With the state's current 9.8 percent unemployment rate the fourth-worst in the country, the Democrats who control the Legislature now are reintroducing half of these economic-stimulus bills.

And they still have little chance of becoming law.

Christie says a bill that offers a tax credit, as most of these do, must come with spending reductions. He would rather help the economy with income tax credits, paid through a projected budget surplus. Democrats say the state can't afford that.

Where does that leave New Jersey? In a stalemate over how to get people working.

Democrats say Christie has rejected job-creation bills, some based on GOP-backed programs in other states and endorsed by business, just because they didn't come from him. Two bills on taxation were vetoed by Christie only to be incorporated into his budget, they note.

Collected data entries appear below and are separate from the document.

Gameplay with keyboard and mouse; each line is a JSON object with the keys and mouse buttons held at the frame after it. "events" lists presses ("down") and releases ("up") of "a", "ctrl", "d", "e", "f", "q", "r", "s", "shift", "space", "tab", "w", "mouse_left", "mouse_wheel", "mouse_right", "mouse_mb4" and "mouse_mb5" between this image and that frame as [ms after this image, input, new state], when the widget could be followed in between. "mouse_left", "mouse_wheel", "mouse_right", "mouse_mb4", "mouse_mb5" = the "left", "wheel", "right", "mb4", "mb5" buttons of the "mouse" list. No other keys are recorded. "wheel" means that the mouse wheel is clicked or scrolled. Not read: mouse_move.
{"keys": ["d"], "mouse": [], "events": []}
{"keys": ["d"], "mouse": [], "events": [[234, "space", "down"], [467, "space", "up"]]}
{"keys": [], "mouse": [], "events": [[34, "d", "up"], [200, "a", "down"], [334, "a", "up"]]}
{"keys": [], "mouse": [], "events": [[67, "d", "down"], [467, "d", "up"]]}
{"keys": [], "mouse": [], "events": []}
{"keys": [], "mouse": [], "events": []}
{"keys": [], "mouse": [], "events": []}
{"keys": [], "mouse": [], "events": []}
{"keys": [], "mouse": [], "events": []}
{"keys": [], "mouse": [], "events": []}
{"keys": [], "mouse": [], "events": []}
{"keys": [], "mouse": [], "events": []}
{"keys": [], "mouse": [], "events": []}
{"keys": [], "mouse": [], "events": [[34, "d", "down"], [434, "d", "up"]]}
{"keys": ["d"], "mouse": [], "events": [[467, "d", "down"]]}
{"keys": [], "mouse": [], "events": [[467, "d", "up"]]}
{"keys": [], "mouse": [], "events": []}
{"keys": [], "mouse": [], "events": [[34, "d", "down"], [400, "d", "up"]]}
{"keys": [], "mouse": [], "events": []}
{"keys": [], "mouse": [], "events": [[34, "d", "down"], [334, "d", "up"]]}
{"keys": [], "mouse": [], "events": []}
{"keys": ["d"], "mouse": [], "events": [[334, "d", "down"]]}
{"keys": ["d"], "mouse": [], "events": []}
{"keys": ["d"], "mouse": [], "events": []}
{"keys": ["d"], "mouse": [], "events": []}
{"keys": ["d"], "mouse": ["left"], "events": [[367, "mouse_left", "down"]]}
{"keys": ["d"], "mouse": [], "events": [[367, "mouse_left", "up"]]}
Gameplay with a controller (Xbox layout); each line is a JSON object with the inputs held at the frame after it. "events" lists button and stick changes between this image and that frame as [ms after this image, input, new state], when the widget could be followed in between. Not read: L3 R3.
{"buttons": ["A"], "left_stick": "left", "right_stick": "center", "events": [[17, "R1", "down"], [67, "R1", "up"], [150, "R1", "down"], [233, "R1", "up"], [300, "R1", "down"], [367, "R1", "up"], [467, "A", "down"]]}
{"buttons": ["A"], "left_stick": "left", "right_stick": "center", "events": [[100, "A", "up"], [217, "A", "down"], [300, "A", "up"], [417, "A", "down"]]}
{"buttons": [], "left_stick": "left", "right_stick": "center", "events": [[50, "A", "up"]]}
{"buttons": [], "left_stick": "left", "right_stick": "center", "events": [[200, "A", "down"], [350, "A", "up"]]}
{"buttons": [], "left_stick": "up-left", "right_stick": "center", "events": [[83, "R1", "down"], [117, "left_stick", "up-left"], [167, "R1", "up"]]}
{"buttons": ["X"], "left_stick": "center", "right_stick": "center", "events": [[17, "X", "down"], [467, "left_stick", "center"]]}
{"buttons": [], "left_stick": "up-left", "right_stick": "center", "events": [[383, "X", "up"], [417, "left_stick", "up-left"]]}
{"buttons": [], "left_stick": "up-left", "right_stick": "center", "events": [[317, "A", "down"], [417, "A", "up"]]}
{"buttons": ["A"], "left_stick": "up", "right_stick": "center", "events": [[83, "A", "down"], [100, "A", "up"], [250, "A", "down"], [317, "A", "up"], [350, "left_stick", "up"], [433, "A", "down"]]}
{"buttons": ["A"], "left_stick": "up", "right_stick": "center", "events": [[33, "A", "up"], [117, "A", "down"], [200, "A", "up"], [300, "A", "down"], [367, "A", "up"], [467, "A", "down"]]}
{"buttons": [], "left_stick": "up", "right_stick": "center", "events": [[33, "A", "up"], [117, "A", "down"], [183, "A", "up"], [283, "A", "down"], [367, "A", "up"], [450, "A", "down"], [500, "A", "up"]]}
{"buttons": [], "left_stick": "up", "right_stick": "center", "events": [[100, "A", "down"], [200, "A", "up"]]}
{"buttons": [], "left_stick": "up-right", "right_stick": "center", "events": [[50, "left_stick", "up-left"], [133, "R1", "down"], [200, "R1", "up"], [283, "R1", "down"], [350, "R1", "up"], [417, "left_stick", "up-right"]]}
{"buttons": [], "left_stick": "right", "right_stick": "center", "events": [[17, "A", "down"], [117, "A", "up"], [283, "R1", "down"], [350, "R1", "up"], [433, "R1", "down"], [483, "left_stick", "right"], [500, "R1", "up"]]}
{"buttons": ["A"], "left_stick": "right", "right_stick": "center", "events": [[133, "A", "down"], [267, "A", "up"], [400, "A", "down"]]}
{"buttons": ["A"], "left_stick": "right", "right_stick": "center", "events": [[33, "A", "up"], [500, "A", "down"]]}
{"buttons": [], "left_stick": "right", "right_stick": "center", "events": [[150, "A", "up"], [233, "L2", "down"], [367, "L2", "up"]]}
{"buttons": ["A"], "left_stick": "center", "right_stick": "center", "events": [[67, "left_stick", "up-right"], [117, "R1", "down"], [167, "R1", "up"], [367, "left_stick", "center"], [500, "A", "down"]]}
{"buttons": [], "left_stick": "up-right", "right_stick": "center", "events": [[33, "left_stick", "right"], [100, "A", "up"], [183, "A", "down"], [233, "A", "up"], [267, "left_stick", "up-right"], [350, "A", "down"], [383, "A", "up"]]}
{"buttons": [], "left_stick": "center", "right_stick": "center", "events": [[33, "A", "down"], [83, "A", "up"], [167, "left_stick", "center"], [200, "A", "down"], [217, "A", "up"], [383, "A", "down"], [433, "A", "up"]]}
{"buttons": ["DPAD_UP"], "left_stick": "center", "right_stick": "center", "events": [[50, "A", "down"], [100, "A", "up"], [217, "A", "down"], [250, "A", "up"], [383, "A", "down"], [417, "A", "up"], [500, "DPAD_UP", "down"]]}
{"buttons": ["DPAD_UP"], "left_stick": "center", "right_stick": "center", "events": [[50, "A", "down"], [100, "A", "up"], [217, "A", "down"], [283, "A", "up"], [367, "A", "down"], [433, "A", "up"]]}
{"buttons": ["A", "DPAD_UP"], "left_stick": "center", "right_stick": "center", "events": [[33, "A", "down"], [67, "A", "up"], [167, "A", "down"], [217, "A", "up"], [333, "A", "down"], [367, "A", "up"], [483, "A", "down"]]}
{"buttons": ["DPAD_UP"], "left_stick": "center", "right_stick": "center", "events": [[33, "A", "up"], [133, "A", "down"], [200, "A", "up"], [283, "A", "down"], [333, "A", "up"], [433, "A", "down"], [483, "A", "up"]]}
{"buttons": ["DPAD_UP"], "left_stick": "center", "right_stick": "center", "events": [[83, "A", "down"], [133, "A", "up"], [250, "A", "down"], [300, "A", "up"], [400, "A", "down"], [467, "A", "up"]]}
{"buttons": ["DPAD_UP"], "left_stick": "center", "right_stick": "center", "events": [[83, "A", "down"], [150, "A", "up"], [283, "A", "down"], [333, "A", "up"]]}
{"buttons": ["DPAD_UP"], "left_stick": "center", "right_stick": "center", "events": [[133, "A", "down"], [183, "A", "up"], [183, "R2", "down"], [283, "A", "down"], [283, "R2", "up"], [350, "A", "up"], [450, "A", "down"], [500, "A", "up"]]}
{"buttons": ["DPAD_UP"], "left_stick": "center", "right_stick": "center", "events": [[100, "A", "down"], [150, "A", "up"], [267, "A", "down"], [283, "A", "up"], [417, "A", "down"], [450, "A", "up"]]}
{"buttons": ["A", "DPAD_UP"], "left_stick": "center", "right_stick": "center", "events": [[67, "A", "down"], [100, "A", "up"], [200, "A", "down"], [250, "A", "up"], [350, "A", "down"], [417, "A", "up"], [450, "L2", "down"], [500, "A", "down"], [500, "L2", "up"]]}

And they have slammed him for campaigning for Republican candidates around the country instead of addressing job woes at home.

He "panders too much to this national, tea party, right-wing movement for his own national ambitions," said Assemblyman Louis Greenwald (D., Camden), a frequent Christie target. "You can't solve New Jersey's unique set of problems with an eye on some other sort of prize."

Christie, in turn, tells town-hall audiences that Democrats spend their time passing superfluous bills instead of his job-creating income tax credits. Things aren't as bad as they would have you believe, he says: 85,000 private-sector jobs have been created since his first full month in office.

He brought up the Democrats' jobs legislation at a town-hall meeting last week: "Every one was another spending program. It wasn't the private sector creating jobs; it was the government creating jobs."

Christie has long said he would not approve measures that cost money if they were proposed outside of the budget negotiations. Republicans say Democrats send him bills they know he'll reject to try to show him up by attempting a veto override.

There have been more override attempts -- 41 -- in Christie's term than during any other gubernatorial term in modern New Jersey history, according to the Office of Legislative Services.

Not one worked. That's because Republican legislators fell in line with their leader, denying the two-thirds vote an override requires.

"They are forgetting their constitutional obligation that they're an equal branch of government," Greenwald said.

Allen, a centrist Republican from Burlington County, approved several bills that were vetoed by Christie, then switched her votes for the override. Those bills were:

Angel investor tax credits: Supported by Republican-friendly business groups including the state Chamber of Commerce, the tax credits would have gone toward technology businesses and cost up to $8.1 million. The bill, passed unanimously in the Senate, has been reintroduced.